Crise européia, mecanismos econômicos e crise política

Por Waldyr Kopezky

Re: G8 e a saída para a crise na Europa

Sobre crise mundial, default de nações e a Grécia ameaçando cair fora da UE

Gente, essa história de fracasso da União Européia é absurdo…poucos foram responsáveis (agentes privados), muitos os prejudicados (cidadãos) e cobra-se hoje austeridade/contrição aos que estenderam a mão, buscaram ajudar/emprestar e carregam o peso da gestão pública no atendimento às demandas das sociedades, os Estados nacionais – que ainda foram responsáveis por absorver o “rombo” financeiro da crise gerada só por alguns. E estes ainda lucram nas duas pontas do processo de gestão da crise financeira. Vamos rememorar, porque o noticiário é tão distorcido que só é possível entender recapitulando:

1. A crise de 2008 nasceu no sistema financeiro privado. Ponto.

2. Para evitar que instituições bancárias entrassem em default (coisa que elas mesmas passaram a gritar aos quatro ventos, à época), os Bancos Centrais das nações em todo o mundo reagiram de forma quase idêntica – cobriram o rombo com dinheiro público (desfalcando o orçamento governamental) e “estatizaram” a dívida sem exigir contrapartidas de redistribuição desses valores disponibilizados (que tinham a evidente intenção de ser a liquidez que garantisse o crédito dos bancos privados à população, que assim poderiam refinanciar as dívidas dos seus clientes e garantir  a normalidade da economia nacional). Tais empréstimos estataís foram, aliás, financiados “generosamente” para os bancos a juros de 1% ou menos ao ano. “Era ajuda, então vamos ajudar”, devem ter pensado os governantes, inocentemente.

….

> LINHAS DE DADOS

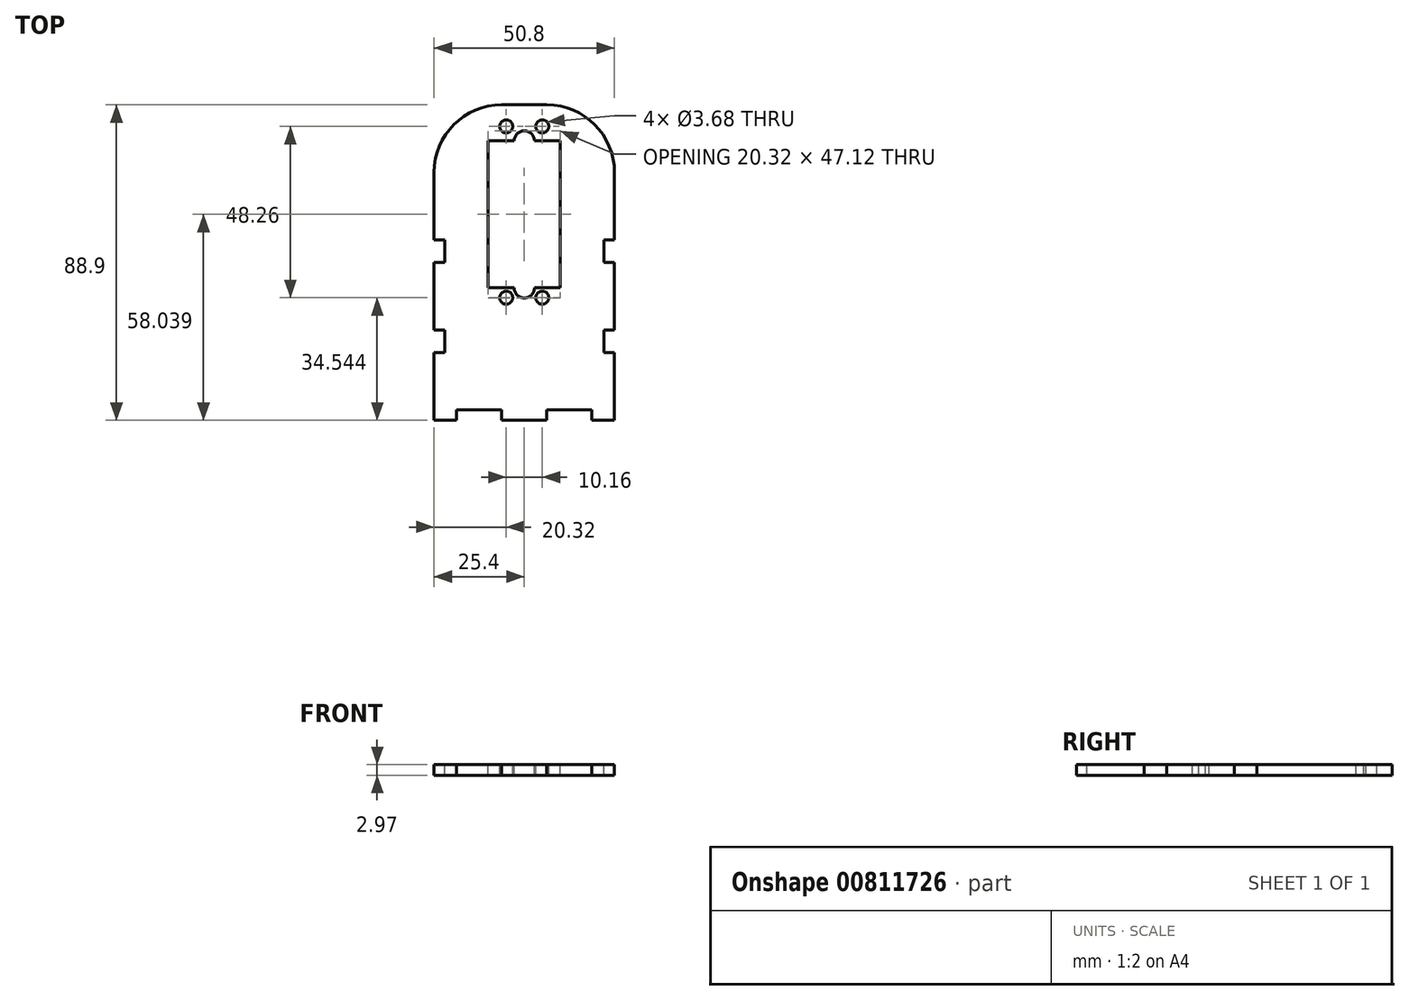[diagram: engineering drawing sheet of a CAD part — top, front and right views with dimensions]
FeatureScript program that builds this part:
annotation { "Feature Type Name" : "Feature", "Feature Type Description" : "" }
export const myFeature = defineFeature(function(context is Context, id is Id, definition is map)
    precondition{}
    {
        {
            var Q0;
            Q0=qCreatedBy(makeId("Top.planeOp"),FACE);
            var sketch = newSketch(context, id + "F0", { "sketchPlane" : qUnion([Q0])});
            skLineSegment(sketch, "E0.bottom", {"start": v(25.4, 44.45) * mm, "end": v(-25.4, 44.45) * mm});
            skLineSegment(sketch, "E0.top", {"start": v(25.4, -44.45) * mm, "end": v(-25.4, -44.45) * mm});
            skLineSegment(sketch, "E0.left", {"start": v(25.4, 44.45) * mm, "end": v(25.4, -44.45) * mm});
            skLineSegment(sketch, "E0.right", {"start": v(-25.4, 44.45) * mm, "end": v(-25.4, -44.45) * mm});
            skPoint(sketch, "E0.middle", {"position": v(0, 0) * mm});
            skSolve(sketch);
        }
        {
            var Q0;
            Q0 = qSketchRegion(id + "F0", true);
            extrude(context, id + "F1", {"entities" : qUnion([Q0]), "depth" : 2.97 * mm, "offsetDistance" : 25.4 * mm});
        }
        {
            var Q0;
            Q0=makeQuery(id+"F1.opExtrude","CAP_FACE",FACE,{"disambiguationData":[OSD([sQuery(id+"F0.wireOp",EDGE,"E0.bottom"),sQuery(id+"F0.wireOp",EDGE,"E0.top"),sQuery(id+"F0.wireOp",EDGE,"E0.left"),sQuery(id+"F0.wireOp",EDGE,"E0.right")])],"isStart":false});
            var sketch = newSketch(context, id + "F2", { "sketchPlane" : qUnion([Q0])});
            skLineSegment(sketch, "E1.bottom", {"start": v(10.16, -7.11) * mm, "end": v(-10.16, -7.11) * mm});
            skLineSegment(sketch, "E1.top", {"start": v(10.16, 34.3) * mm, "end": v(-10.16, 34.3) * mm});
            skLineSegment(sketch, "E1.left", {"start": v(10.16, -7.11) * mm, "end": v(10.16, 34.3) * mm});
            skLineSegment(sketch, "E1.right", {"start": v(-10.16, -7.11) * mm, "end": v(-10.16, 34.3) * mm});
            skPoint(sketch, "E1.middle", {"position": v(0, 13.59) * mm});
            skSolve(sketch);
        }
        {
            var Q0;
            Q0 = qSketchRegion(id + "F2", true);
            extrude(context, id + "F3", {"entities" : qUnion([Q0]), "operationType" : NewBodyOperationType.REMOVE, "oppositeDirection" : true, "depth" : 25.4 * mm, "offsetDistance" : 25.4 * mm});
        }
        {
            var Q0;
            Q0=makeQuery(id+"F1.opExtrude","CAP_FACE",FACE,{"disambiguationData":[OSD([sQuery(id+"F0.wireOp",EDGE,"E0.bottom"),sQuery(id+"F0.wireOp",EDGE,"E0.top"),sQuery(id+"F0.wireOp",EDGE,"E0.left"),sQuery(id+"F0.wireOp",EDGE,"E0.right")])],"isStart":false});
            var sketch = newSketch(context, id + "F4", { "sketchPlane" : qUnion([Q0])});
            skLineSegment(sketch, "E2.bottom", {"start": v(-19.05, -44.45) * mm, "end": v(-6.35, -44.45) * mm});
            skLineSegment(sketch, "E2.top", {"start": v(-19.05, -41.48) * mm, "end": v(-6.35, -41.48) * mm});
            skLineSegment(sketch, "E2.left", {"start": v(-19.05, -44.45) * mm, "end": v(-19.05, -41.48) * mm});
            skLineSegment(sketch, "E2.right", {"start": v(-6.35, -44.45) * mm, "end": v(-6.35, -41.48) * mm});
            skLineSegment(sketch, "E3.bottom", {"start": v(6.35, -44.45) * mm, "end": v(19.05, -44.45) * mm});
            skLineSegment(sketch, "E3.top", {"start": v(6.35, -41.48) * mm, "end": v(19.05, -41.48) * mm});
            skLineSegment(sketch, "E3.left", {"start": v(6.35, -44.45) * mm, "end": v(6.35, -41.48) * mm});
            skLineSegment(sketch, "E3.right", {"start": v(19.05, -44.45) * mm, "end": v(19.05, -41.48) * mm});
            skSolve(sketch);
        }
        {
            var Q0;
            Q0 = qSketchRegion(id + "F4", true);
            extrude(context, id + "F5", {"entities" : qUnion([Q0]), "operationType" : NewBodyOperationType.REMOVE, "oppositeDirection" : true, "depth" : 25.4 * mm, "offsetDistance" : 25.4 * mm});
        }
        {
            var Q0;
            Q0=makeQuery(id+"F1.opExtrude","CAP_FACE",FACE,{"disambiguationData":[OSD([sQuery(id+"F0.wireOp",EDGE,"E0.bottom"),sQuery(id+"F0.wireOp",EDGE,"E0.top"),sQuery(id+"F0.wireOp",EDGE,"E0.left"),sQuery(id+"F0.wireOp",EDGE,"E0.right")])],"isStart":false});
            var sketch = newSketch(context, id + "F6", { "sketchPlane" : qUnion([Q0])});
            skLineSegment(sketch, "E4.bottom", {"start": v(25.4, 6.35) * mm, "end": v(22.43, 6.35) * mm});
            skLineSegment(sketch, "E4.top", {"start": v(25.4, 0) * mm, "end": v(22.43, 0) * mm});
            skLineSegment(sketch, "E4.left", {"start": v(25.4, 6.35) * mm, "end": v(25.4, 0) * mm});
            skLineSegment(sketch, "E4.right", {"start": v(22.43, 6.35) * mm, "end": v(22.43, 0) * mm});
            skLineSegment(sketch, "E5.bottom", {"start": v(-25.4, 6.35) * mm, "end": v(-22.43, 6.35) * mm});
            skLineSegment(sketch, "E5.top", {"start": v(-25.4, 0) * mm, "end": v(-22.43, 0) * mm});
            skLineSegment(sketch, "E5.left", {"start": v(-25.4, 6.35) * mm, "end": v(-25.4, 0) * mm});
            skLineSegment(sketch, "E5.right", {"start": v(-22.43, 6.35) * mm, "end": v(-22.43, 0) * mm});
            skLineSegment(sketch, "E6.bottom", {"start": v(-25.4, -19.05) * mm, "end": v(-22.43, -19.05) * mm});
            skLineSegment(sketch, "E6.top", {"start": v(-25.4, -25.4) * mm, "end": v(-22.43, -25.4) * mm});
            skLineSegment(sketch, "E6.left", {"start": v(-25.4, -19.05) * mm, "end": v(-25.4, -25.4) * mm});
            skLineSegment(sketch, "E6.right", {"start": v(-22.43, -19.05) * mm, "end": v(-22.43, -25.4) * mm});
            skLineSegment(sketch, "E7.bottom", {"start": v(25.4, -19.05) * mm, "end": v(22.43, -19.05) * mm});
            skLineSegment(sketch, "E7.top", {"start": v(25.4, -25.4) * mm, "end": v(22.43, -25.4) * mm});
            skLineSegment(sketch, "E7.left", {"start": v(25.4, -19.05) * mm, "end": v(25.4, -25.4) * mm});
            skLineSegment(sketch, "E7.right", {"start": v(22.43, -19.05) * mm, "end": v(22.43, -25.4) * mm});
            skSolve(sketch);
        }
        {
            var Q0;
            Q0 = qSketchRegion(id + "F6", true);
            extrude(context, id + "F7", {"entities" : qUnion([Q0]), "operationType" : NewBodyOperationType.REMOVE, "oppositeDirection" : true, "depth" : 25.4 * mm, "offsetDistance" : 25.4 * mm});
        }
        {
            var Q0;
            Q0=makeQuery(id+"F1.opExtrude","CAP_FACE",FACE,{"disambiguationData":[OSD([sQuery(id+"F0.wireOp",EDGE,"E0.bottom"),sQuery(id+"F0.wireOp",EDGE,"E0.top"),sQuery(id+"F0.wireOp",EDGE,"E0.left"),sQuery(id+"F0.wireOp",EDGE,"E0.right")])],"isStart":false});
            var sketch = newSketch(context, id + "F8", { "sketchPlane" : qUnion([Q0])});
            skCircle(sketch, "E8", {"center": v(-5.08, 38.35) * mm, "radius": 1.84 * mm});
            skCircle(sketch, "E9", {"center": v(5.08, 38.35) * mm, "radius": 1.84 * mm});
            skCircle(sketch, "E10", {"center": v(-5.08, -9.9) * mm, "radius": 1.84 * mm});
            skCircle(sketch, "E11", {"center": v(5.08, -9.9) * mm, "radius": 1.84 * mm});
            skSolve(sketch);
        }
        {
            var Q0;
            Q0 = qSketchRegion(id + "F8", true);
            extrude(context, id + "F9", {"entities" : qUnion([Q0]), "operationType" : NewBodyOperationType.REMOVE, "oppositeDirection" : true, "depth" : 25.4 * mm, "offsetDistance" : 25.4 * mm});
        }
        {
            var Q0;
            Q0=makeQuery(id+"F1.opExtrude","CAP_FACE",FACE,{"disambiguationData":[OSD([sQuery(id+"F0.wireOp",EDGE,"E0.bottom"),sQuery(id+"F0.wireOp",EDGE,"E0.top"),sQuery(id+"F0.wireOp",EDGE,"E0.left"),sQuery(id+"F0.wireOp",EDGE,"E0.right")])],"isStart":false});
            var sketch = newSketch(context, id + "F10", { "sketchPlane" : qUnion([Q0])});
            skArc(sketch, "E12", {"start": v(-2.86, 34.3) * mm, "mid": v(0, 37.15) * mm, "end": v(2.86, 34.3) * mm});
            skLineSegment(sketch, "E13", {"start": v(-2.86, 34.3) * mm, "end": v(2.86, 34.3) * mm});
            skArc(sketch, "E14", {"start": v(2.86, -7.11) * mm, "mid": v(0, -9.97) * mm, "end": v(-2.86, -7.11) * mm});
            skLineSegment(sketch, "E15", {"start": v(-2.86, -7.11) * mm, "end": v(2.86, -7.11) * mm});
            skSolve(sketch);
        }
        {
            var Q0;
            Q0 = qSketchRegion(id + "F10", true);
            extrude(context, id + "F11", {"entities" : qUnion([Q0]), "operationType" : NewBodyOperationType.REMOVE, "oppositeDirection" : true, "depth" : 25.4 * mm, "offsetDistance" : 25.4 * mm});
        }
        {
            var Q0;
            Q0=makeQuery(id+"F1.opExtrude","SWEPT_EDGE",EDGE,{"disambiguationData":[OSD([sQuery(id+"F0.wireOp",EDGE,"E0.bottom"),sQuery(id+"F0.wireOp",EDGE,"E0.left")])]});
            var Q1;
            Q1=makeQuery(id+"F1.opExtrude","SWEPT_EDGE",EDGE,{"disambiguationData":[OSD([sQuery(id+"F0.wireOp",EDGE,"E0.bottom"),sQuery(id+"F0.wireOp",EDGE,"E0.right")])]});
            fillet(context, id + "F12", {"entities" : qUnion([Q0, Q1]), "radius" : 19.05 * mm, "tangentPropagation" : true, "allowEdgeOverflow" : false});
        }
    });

* * *

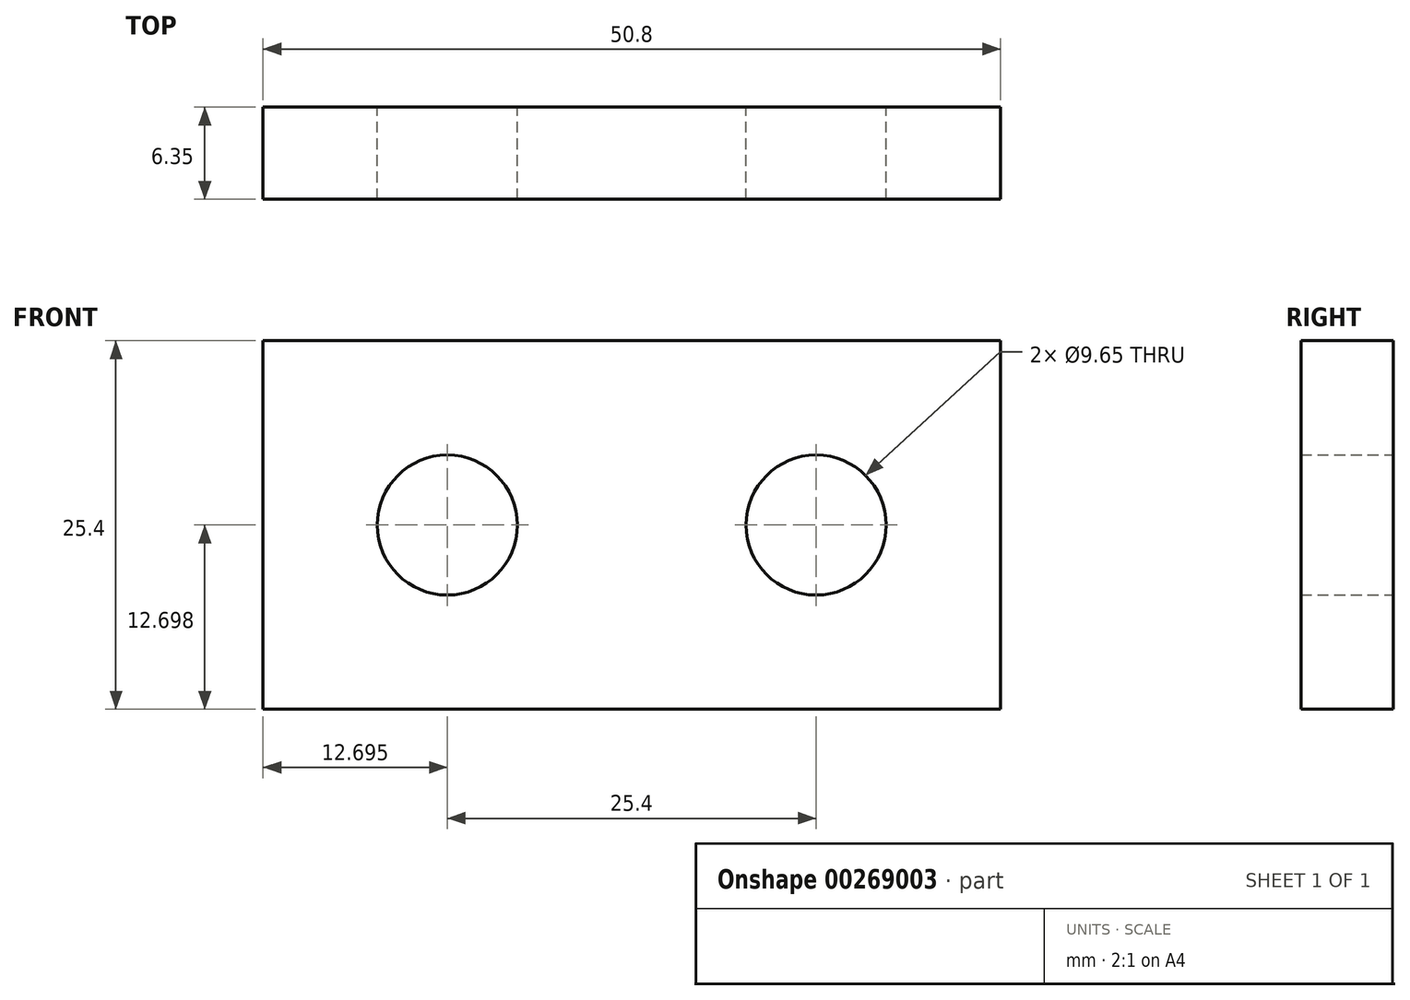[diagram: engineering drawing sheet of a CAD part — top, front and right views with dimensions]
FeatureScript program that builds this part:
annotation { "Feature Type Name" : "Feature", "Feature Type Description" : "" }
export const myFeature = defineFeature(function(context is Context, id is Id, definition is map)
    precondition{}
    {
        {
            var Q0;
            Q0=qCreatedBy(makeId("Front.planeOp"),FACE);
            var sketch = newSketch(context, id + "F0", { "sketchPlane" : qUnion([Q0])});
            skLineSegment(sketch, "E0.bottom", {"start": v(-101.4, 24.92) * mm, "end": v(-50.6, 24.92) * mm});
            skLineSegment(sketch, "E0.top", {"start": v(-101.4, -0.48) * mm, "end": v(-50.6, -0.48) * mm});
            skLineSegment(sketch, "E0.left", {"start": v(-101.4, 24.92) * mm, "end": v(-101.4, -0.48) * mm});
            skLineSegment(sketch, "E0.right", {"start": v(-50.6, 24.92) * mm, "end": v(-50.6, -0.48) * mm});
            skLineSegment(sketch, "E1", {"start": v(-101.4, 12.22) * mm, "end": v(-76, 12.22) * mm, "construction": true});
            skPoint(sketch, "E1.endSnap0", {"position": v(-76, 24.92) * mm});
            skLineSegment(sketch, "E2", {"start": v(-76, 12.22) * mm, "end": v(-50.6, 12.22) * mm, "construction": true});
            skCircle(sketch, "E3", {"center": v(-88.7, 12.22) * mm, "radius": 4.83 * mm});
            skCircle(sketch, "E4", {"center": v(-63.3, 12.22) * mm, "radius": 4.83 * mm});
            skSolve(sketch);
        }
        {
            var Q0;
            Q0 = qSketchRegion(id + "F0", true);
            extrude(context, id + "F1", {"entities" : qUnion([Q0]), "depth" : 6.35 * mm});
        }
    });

> FAÇA ISTO
Liste todas as expressões que aparecem entre aspas no texto sobre a crise europeia.

> RESPOSTA ESCRITA
- “rombo”
- “estatizaram”
- “generosamente”
- “Era ajuda, então vamos ajudar”